Wanneer je cursus honorum erop zit, promoveer je tot voorzitter van de partij. Je hitst de meute op door te scanderen: ‘Eigendom is diefstal!’ en je schaft je tezelfdertijd eigendommen aan in Toscane. Of je eigent je andermans eigendommen toe en herdoopt het tot staatsbezit.

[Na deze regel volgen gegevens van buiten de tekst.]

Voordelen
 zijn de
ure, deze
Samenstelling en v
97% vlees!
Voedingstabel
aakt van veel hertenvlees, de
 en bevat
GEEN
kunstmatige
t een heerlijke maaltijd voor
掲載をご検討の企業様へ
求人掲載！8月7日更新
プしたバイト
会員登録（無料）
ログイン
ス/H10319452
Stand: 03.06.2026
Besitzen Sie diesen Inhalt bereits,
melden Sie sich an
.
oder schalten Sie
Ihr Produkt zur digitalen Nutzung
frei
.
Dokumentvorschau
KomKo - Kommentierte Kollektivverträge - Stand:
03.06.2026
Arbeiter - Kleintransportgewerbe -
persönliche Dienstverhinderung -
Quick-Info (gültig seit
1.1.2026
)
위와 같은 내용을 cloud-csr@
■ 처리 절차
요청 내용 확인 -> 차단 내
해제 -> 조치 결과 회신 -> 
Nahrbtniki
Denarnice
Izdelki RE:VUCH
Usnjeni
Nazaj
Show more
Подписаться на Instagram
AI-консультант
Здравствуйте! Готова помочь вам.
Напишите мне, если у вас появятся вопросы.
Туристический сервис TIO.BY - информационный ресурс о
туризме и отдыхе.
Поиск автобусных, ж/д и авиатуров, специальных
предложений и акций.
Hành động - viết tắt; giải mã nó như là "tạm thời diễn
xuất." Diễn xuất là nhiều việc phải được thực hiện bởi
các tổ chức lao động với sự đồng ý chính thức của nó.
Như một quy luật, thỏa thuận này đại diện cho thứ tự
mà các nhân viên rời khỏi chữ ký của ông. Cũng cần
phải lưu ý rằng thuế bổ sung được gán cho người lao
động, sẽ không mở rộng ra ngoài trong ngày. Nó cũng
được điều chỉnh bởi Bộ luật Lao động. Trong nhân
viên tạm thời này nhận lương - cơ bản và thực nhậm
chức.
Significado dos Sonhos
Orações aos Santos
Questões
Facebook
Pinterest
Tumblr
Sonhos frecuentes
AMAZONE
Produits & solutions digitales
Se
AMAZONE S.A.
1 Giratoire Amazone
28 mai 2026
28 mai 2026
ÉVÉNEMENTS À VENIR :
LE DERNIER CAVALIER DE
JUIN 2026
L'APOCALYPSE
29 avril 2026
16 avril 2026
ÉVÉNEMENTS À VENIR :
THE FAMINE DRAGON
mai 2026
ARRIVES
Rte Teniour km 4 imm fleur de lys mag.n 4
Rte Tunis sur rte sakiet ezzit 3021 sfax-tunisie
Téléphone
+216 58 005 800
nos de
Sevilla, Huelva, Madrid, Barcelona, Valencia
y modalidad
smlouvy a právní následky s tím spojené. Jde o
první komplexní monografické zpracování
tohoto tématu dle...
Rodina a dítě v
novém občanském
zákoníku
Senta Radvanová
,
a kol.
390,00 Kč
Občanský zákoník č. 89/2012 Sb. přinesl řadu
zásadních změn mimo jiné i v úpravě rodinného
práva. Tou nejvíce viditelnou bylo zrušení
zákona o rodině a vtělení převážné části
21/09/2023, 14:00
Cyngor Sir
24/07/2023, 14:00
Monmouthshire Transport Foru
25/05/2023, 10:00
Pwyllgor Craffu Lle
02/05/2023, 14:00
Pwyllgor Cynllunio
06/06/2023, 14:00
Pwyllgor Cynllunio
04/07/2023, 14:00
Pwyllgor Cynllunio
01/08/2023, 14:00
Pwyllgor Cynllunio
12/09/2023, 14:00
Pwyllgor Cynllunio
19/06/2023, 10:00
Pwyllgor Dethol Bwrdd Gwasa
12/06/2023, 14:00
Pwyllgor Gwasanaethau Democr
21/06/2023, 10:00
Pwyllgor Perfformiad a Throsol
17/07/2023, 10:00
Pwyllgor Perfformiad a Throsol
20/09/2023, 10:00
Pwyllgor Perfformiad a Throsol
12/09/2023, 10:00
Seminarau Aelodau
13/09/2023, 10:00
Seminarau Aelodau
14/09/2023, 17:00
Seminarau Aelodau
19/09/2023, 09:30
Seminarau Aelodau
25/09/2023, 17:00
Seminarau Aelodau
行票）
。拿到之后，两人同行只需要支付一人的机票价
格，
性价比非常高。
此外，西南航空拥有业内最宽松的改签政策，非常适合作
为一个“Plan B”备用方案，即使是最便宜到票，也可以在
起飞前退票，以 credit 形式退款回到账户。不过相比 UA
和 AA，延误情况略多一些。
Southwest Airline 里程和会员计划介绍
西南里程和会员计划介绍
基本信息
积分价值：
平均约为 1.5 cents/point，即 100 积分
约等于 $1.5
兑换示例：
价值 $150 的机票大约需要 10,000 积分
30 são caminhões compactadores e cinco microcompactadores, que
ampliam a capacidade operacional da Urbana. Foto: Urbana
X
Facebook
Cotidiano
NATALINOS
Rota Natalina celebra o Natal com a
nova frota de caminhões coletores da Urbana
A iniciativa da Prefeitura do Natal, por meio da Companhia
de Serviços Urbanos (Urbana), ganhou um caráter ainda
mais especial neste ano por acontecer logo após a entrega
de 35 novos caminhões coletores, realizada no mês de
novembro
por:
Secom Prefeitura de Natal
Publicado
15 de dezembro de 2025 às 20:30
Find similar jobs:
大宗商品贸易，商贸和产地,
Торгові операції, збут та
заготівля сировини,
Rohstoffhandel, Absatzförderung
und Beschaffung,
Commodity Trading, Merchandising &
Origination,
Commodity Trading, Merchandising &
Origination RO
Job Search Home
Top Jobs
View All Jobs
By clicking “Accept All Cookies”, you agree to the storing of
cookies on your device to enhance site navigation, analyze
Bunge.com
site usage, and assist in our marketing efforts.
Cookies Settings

En zo komen we terug bij het begin. De vragen die we onszelf stelden werden beantwoord in bovenstaande uiteenzetting. We weten nu hoe de Nina H.’s van deze wereld zichzelf van een plekje in de geschiedenisboeken verzekeren. We begrijpen nu ook hoe activisme en revolutie werken, wanneer ze geïmplementeerd worden in het overheidsbeleid en tot een kapitaal genererend verdienmodel worden omgekneed. Tevens zien we in hoe zulk een dwangmatige implementering van ‘activisme’ en ‘revolutie’ in het maatschappelijk bestel tot een eeuwigdurende strijd leidt. Immers, er is altijd wel íéts waarover kan gebakkeleid kan worden. Vandaag is het de emancipatie van de transgender-masaïkrijger, morgen is het de beurt aan de helicobacter pylori.

(Enige fictieve mijmeringen kunnen in mijn loopbaanbeschrijving van de sociaal bewogen politicus niet worden uitgesloten.)